As a freshman at Truman, Jason Beckfield (’98) laughed at the idea of pursuing a Ph.D. in sociology after his undergraduate degree. Now, after many laborious doctoral years, Beckfield has moved from the “Harvard of the Midwest” to full-time professor of sociology at Harvard University in Massachusetts.
The liberal arts program drew Beckfield to Truman, allowing him to explore different career paths and major options. With the help of his professor and mentor Jack Mitchell, Beckfield became interested in the field of sociology. Intimidating and demanding, Mitchell would often come to class still dressed for duck hunting, occasionally barking out questions to his students.
“His answer to all my attempts was something like ‘No!’ or ‘You’re thinking about it wrong!’” Beckfield said. “Being a student in his class was a little scary, and also intellectually thrilling.”
Mitchell was crucial in Beckfield’s decision to attend graduate school. He cleared up Beckfield’s initial hesitations and explained the positives of good graduate programs in sociology. His compelling lectures and excellent teaching helped Beckfield excel in school, which earned him a Chancellor’s Fellowship to Indiana University.
After Indiana, Beckfield taught as an assistant professor at the University of Chicago. Later, Harvard offered his wife a postdoctoral fellowship and the two moved to Massachusetts, where they still live with their two kids. Beckfield picked up work as a visiting assistant professor during his first year at Harvard, yet had no intention of staying.
“I thought I might go back to Chicago, or go somewhere else,” Beckfield said. “To our shock, both my wife and I were offered jobs at Harvard and we have been here ever since.”
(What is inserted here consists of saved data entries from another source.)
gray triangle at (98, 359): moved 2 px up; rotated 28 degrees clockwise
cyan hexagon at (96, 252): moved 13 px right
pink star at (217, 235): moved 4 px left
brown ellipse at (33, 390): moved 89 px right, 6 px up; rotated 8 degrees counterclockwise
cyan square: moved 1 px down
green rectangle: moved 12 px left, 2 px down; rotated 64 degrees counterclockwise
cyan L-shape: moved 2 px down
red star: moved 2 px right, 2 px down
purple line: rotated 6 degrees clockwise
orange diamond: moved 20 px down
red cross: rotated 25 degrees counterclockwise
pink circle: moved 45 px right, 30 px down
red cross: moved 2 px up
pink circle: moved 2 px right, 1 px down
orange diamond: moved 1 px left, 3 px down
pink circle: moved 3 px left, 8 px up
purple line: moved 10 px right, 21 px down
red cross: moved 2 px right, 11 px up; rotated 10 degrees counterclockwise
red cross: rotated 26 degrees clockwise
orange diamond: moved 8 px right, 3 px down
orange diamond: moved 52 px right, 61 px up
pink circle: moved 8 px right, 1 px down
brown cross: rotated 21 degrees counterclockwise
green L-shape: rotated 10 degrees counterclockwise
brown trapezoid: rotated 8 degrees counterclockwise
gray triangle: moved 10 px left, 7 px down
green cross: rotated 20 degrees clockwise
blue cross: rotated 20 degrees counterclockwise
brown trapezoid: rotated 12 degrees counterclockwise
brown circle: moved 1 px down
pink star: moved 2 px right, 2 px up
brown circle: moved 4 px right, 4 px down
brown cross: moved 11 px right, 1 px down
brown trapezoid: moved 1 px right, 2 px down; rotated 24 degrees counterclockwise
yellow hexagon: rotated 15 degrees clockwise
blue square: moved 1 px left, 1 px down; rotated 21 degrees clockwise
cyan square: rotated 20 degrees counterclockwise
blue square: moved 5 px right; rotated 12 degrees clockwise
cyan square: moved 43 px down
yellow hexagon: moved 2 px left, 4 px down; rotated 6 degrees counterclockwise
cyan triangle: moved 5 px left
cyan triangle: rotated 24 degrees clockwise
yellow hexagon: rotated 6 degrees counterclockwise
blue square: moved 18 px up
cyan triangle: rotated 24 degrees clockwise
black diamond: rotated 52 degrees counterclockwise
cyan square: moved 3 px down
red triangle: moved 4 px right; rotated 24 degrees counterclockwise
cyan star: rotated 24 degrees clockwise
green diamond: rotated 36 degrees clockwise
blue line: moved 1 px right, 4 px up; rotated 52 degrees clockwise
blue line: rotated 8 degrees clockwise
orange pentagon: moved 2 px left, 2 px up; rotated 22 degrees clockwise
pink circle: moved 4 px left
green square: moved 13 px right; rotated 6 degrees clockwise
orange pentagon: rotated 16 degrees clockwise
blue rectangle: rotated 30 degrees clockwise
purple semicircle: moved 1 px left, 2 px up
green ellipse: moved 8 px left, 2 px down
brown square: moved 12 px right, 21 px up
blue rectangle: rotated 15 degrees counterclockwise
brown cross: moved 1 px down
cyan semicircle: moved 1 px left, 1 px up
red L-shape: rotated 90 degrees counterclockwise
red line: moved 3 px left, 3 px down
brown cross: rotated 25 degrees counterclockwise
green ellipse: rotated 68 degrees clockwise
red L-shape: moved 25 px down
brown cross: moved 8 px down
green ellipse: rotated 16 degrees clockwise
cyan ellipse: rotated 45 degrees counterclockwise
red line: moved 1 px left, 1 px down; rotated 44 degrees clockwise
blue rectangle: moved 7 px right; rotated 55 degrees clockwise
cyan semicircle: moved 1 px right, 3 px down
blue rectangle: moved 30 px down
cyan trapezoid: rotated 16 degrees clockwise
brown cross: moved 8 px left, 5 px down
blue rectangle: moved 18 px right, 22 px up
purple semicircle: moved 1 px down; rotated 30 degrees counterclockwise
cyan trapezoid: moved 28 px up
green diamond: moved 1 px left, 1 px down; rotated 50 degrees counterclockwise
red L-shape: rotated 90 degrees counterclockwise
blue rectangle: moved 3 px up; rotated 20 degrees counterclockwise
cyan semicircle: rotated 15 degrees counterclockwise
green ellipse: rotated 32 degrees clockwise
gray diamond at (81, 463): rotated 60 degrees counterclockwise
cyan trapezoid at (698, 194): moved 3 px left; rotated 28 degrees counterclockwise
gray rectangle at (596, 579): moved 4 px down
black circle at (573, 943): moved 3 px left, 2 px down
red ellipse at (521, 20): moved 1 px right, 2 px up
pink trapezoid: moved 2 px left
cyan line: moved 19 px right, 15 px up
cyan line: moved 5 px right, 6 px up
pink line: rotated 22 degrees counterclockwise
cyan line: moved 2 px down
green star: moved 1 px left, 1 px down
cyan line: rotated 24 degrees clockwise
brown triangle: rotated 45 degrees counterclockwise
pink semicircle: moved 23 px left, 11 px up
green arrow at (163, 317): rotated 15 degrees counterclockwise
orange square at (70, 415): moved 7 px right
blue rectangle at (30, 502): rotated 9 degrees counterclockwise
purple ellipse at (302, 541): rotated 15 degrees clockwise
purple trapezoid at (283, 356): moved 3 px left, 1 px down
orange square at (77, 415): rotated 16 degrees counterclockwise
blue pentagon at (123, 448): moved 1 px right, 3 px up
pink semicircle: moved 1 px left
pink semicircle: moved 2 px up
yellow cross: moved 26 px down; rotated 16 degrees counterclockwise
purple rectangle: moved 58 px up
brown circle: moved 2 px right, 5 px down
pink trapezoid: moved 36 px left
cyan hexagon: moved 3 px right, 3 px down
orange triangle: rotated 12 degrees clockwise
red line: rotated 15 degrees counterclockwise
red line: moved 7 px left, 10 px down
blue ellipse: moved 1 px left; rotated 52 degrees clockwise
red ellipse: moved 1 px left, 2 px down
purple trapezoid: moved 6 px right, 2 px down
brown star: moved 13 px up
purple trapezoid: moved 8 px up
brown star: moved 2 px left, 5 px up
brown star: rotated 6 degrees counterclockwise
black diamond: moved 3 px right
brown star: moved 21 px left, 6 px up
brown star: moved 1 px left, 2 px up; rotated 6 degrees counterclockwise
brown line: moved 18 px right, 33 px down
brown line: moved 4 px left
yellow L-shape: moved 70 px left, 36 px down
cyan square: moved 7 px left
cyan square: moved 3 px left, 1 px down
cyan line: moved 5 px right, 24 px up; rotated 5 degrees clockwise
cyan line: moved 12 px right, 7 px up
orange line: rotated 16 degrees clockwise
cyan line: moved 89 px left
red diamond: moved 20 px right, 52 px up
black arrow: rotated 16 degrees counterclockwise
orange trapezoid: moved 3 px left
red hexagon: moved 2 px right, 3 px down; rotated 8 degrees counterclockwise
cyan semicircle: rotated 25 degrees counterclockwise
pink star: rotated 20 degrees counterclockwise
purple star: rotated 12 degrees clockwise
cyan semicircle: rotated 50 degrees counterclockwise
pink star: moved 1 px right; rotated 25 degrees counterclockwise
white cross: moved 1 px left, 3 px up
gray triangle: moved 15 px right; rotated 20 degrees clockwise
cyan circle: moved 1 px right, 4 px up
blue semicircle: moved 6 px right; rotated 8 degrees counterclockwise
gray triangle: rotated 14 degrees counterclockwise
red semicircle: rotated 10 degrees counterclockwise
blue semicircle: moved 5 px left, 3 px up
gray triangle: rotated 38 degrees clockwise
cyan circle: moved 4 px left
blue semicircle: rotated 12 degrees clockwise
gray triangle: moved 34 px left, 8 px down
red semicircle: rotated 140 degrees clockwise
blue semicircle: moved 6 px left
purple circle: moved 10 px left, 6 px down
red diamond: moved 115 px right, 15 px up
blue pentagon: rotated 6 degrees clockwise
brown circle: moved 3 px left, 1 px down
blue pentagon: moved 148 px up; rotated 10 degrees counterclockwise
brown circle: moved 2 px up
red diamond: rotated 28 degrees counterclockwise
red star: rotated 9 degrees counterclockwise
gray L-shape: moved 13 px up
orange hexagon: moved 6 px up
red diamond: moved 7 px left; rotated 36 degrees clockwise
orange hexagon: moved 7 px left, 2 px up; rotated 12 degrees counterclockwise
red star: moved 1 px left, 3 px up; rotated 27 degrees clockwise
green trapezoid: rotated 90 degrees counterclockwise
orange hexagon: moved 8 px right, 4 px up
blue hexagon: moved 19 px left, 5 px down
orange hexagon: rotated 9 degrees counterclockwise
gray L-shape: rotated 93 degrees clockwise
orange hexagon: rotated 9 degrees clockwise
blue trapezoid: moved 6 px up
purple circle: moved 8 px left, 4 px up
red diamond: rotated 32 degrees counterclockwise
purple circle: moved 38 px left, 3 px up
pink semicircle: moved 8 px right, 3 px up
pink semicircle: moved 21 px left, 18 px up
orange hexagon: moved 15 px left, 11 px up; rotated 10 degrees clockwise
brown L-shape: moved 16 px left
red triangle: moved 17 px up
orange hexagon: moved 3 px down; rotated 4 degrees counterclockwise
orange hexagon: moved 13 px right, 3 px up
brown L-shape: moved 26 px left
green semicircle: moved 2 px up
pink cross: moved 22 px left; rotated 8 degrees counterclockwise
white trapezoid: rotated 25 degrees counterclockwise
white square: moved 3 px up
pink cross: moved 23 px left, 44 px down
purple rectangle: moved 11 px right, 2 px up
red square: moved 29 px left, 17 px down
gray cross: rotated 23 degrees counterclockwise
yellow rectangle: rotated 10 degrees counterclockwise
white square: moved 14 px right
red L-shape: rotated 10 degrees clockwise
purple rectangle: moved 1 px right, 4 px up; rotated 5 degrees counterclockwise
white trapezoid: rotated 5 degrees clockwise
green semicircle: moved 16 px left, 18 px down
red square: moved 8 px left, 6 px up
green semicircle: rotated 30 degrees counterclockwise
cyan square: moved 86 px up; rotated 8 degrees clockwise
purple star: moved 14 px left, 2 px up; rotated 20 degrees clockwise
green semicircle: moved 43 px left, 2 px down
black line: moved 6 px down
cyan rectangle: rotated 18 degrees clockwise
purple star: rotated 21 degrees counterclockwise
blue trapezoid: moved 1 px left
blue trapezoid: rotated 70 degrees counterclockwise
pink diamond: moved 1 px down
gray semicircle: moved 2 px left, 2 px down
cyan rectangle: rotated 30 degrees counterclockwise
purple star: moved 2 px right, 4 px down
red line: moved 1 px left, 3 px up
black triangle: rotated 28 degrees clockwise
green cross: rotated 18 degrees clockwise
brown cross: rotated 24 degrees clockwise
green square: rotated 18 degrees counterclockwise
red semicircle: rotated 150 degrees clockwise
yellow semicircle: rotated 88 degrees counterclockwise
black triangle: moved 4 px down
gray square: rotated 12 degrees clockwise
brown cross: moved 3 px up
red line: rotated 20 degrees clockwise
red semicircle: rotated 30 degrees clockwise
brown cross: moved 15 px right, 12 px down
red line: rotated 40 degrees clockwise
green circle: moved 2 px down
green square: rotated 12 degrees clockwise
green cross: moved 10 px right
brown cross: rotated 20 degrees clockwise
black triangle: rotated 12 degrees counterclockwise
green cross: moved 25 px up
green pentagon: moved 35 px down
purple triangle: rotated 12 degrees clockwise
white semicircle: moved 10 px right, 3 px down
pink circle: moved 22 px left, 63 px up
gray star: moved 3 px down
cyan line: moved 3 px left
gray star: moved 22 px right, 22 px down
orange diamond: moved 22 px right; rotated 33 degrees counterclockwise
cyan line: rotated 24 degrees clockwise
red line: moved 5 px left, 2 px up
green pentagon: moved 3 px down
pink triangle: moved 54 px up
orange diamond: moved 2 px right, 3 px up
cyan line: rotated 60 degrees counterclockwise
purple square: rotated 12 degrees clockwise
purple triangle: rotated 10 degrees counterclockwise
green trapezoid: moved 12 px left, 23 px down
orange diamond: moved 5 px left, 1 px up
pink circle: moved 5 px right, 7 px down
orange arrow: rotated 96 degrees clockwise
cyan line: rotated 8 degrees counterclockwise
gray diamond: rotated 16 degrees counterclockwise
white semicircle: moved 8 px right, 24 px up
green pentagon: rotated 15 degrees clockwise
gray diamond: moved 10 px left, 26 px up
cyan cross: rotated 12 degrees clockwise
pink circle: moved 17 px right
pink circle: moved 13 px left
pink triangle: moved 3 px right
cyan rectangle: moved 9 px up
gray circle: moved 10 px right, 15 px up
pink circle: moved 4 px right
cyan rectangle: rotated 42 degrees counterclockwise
Relieved and ecstatic, Beckfield was promoted to full-time professor of sociology at Harvard in February 2011. His job is equal parts research, teaching and service. In the past, he has served as director of undergraduate studies and is the current director of graduate studies.
“Few people in the world are so privileged as tenured professors,” Beckfield said. “We have a lot of freedom to ask and answer the questions that we find important, and we have very nice working conditions compared to nearly any other job in the world.”
Fairness, whether it is in working conditions or quality of life, is a particular area of interest to Beckfield. He is currently devoting his time to exploring the effect of the European Union on social inequalities, and how social inequalities in the United States compare to inequalities in other countries. With his research, Beckfield has published books, papers and numerous journal articles, including one of his favorites “The Social Structure of the World Polity.” In this article, he illustrated growing political inequality around the world.
Although Beckfield might not come to class dressed for duck hunting, he still relates to his Midwest roots. Compared to Truman, Harvard is a much larger environment with high research expectations. However, Beckfield says the universities are similar in the fact they both place a strong emphasis on undergraduate teaching.
“I am glad people still call Truman the ‘Harvard of the Midwest,’ because in some ways they do share a similar spirit of encouraging and nourishing the curious mind,” Beckfield said.